-- TO-DO LIST --
- 1) Reproduce the part of the mprotect regression email from "Date: Wed, 18" to "imp this is.".
- 2) Collect every line of the listing that contains the word "closer".

-- EXCERPT PROVIDED --
* * * *

From: "David Hildenbrand (Arm)" <david@kernel.org>
To: Dev Jain <dev.jain@arm.com>, Pedro Falcato <pfalcato@suse.de>
Cc: Luke Yang <luyang@redhat.com>,
surenb@google.com, jhladky@redhat.com, akpm@linux-foundation.org,
Liam.Howlett@oracle.com, willy@infradead.org, vbabka@suse.cz,
linux-mm@kvack.org, linux-kernel@vger.kernel.org
Subject: Re: [REGRESSION] mm/mprotect: 2x+ slowdown for >=400KiB regions since PTE batching (cac1db8c3aad)
Date: Wed, 18 Feb 2026 11:46:29 +0100 [thread overview]
Message-ID: <340be2bc-cf9b-4e22-b557-dfde6efa9de8@kernel.org> (raw)
In-Reply-To: <eaa6be47-f1fc-4b88-b267-5aa38e3ba2a9@arm.com>
On 2/18/26 11:38, Dev Jain wrote:
>
> On 18/02/26 3:36 pm, Pedro Falcato wrote:
>> On Wed, Feb 18, 2026 at 10:31:19AM +0530, Dev Jain wrote:
>>> Thanks for working on this. Some comments -
>>>
>>> 1. Rejecting batching with pte_batch_hint() means that we also don't batch 16K and 32K large
>>> folios on arm64, since the cont bit is on starting only at 64K. Not sure how imp this is.
>> I don't understand what you mean. Is ARM64 doing large folio optimization,
>> even when there's no special MMU support for it (the aforementioned 16K and
>> 32K cases)? If so, perhaps it's time for a ARCH_SUPPORTS_PTE_BATCHING flag.
>> Though if you could provide numbers in that case it would be much appreciated.
>
> There are two things at play here:
>
> 1. All arches are expected to benefit from pte batching on large folios, because
> of doing similar operations together in one shot. For code paths except mprotect
> and mremap, that benefit is far more clear due to:
>
> a) batching across atomic operations etc. For example, see copy_present_ptes -> folio_ref_add.
> Instead of bumping the reference by 1 nr times, we bump it by nr in one shot.
>
> b) vm_normal_folio was already being invoked. So, all in all the only new overhead
> we introduce is of folio_pte_batch(_flags). In fact, since we already have the
> folio, I recall that we even just special case the large folio case, out from
> the small folio case. Thus 4K folio processing will have no overhead.
>
> 2. Due to the requirements of contpte, ptep_get() on arm64 needs to fetch a/d bits
> across a cont block. Thus, for each ptep_get, it does 16 pte accesses. To avoid this,
> it becomes critical to batch on arm64.

* * * *

-- PROVIDED DATA --
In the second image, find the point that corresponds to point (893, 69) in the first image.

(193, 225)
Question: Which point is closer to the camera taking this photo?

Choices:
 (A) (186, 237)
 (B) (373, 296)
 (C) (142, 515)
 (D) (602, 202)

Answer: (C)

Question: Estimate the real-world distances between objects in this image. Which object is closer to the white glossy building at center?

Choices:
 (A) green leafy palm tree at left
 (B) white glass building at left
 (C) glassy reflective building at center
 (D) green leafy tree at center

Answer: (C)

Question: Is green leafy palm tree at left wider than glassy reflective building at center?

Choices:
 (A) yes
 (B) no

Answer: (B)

* * * *

-- OUTPUTS IN ORDER --
- 1)
Date: Wed, 18 Feb 2026 11:46:29 +0100 [thread overview]
Message-ID: <340be2bc-cf9b-4e22-b557-dfde6efa9de8@kernel.org> (raw)
In-Reply-To: <eaa6be47-f1fc-4b88-b267-5aa38e3ba2a9@arm.com>
On 2/18/26 11:38, Dev Jain wrote:
>
> On 18/02/26 3:36 pm, Pedro Falcato wrote:
>> On Wed, Feb 18, 2026 at 10:31:19AM +0530, Dev Jain wrote:
>>> Thanks for working on this. Some comments -
>>>
>>> 1. Rejecting batching with pte_batch_hint() means that we also don't batch 16K and 32K large
>>> folios on arm64, since the cont bit is on starting only at 64K. Not sure how imp this is.

- 2)
Question: Which point is closer to the camera taking this photo?
Question: Estimate the real-world distances between objects in this image. Which object is closer to the white glossy building at center?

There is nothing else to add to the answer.